(Saved entries)
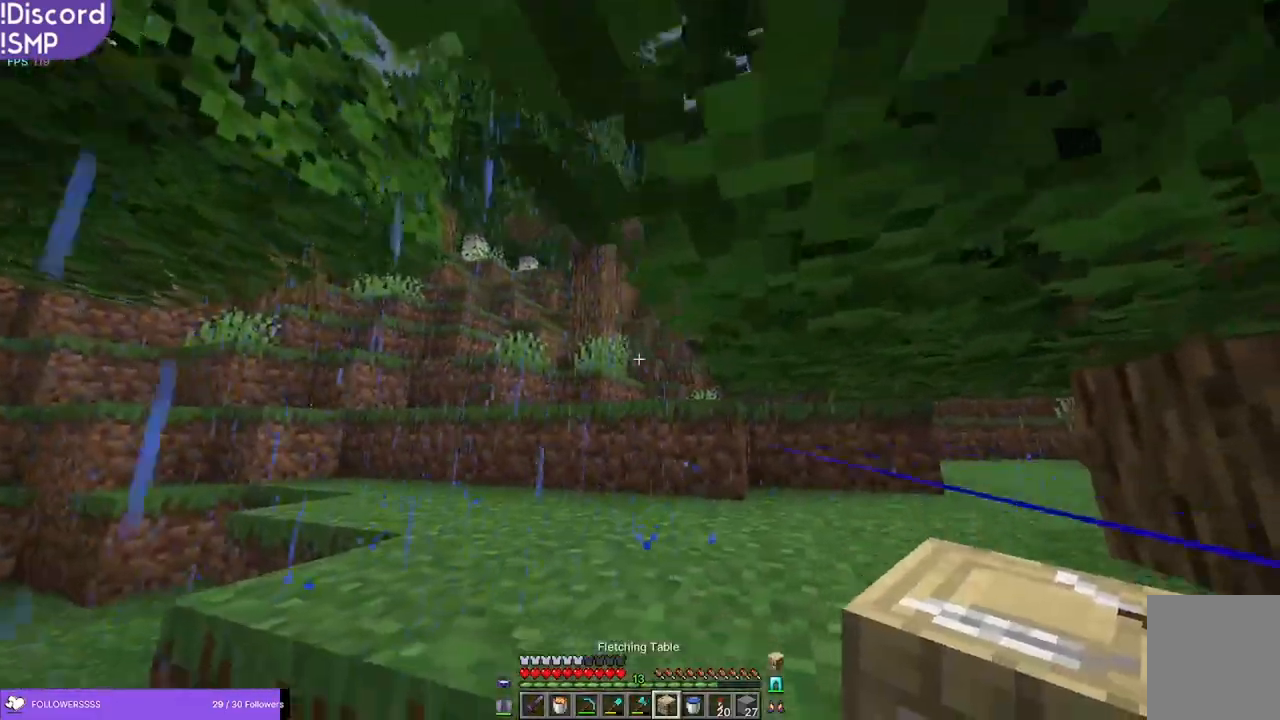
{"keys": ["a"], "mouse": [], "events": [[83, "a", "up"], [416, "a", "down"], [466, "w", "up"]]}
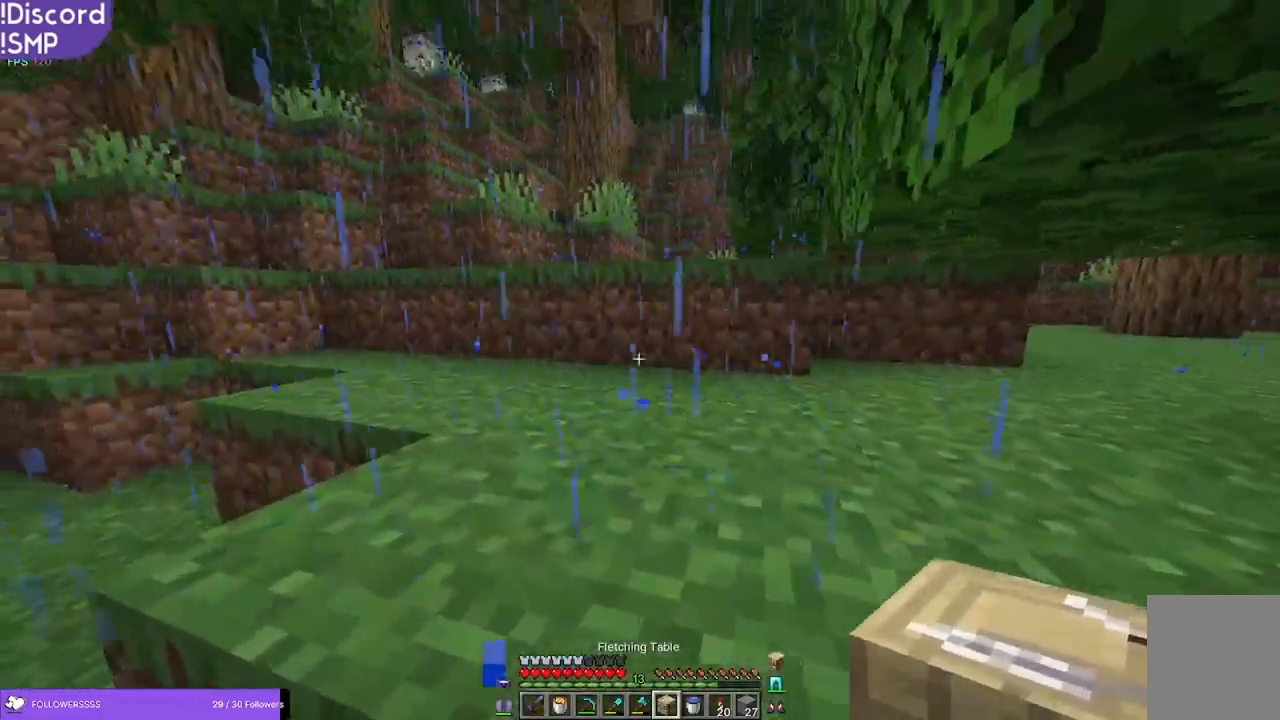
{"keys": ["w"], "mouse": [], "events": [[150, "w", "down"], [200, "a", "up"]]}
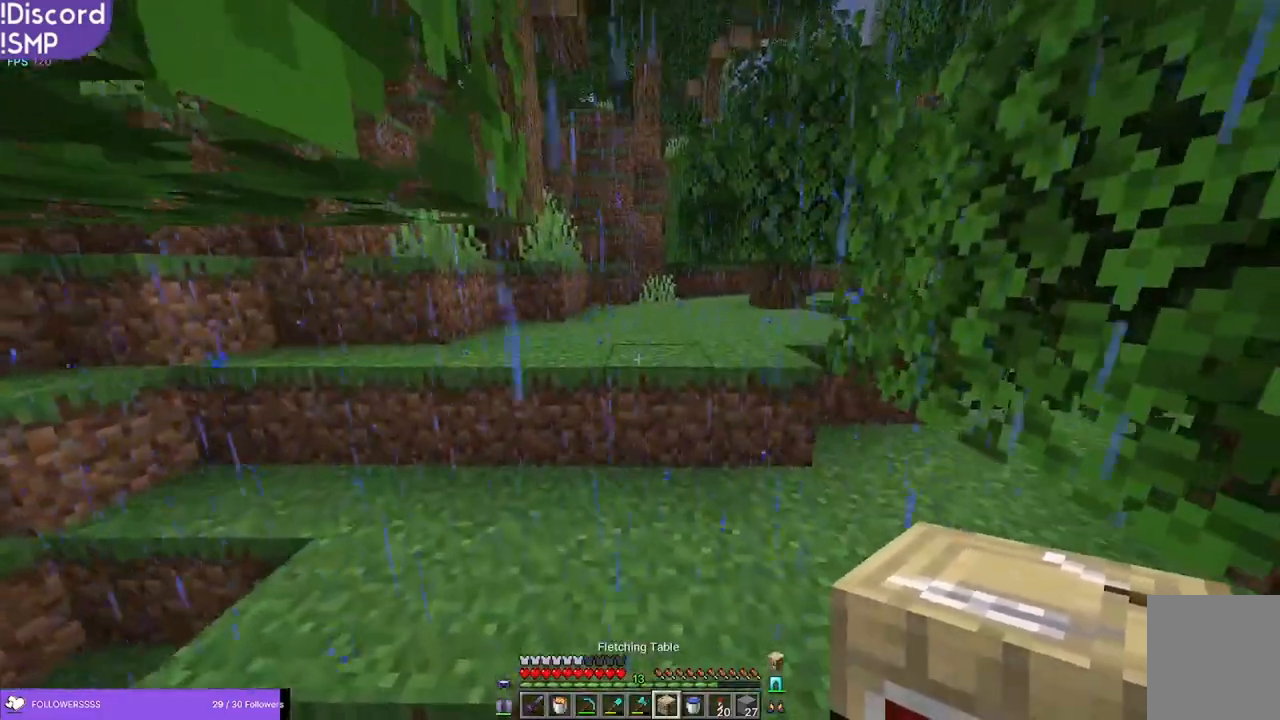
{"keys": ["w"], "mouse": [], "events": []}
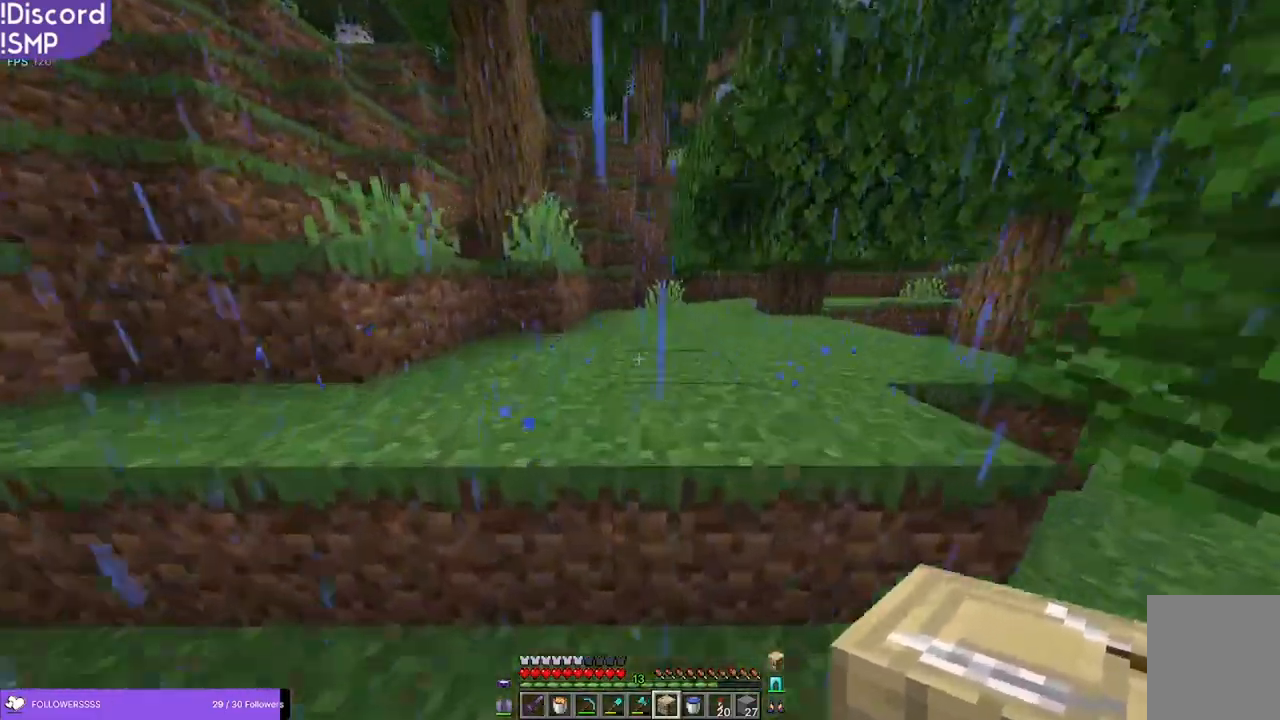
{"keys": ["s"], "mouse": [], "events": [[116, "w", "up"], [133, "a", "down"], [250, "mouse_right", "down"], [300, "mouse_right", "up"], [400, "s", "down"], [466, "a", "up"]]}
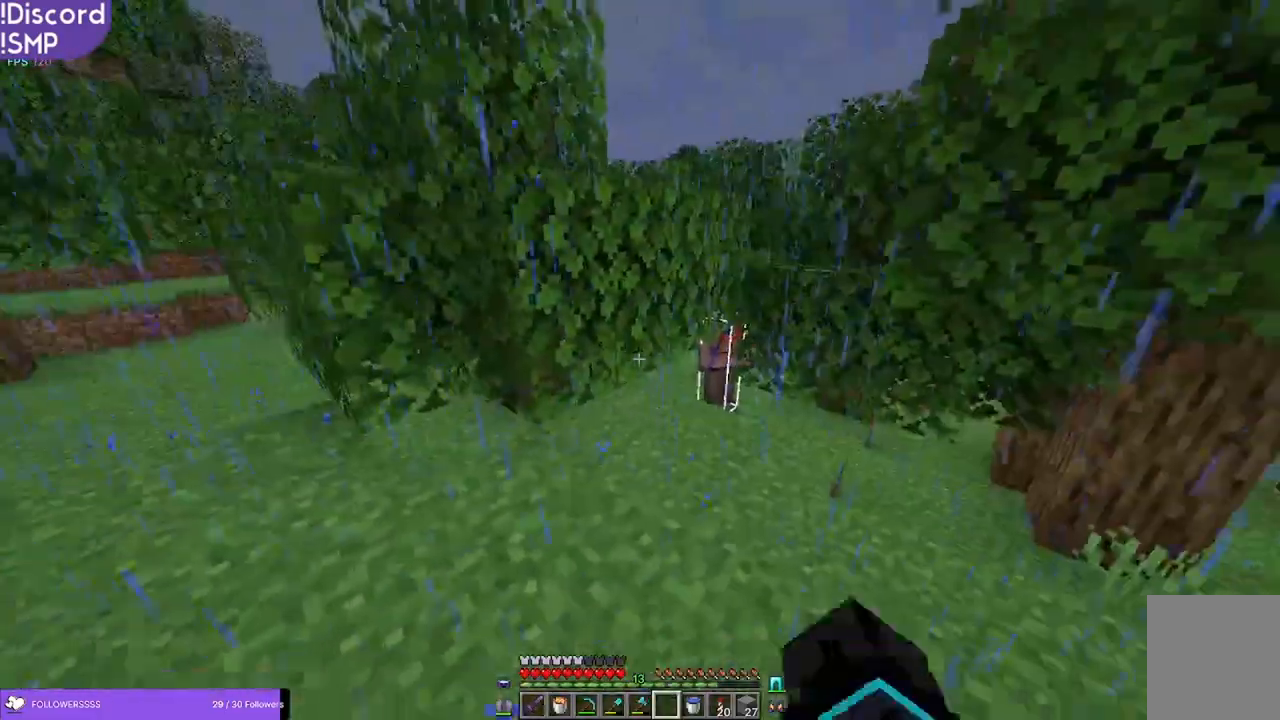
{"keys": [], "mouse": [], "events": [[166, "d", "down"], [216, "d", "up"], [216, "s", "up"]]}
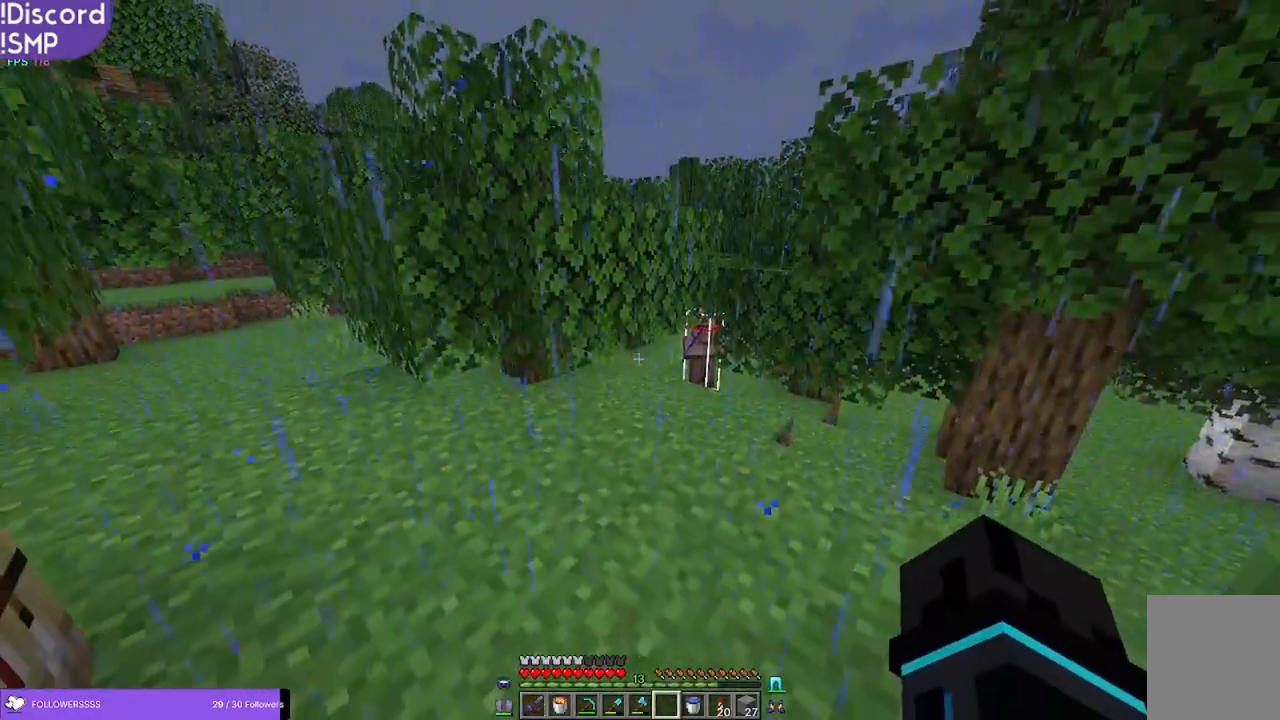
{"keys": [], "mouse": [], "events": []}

What to produce:
Select the lines from the entries that include the word "down".

Task output:
{"keys": ["a"], "mouse": [], "events": [[83, "a", "up"], [416, "a", "down"], [466, "w", "up"]]}
{"keys": ["w"], "mouse": [], "events": [[150, "w", "down"], [200, "a", "up"]]}
{"keys": ["s"], "mouse": [], "events": [[116, "w", "up"], [133, "a", "down"], [250, "mouse_right", "down"], [300, "mouse_right", "up"], [400, "s", "down"], [466, "a", "up"]]}
{"keys": [], "mouse": [], "events": [[166, "d", "down"], [216, "d", "up"], [216, "s", "up"]]}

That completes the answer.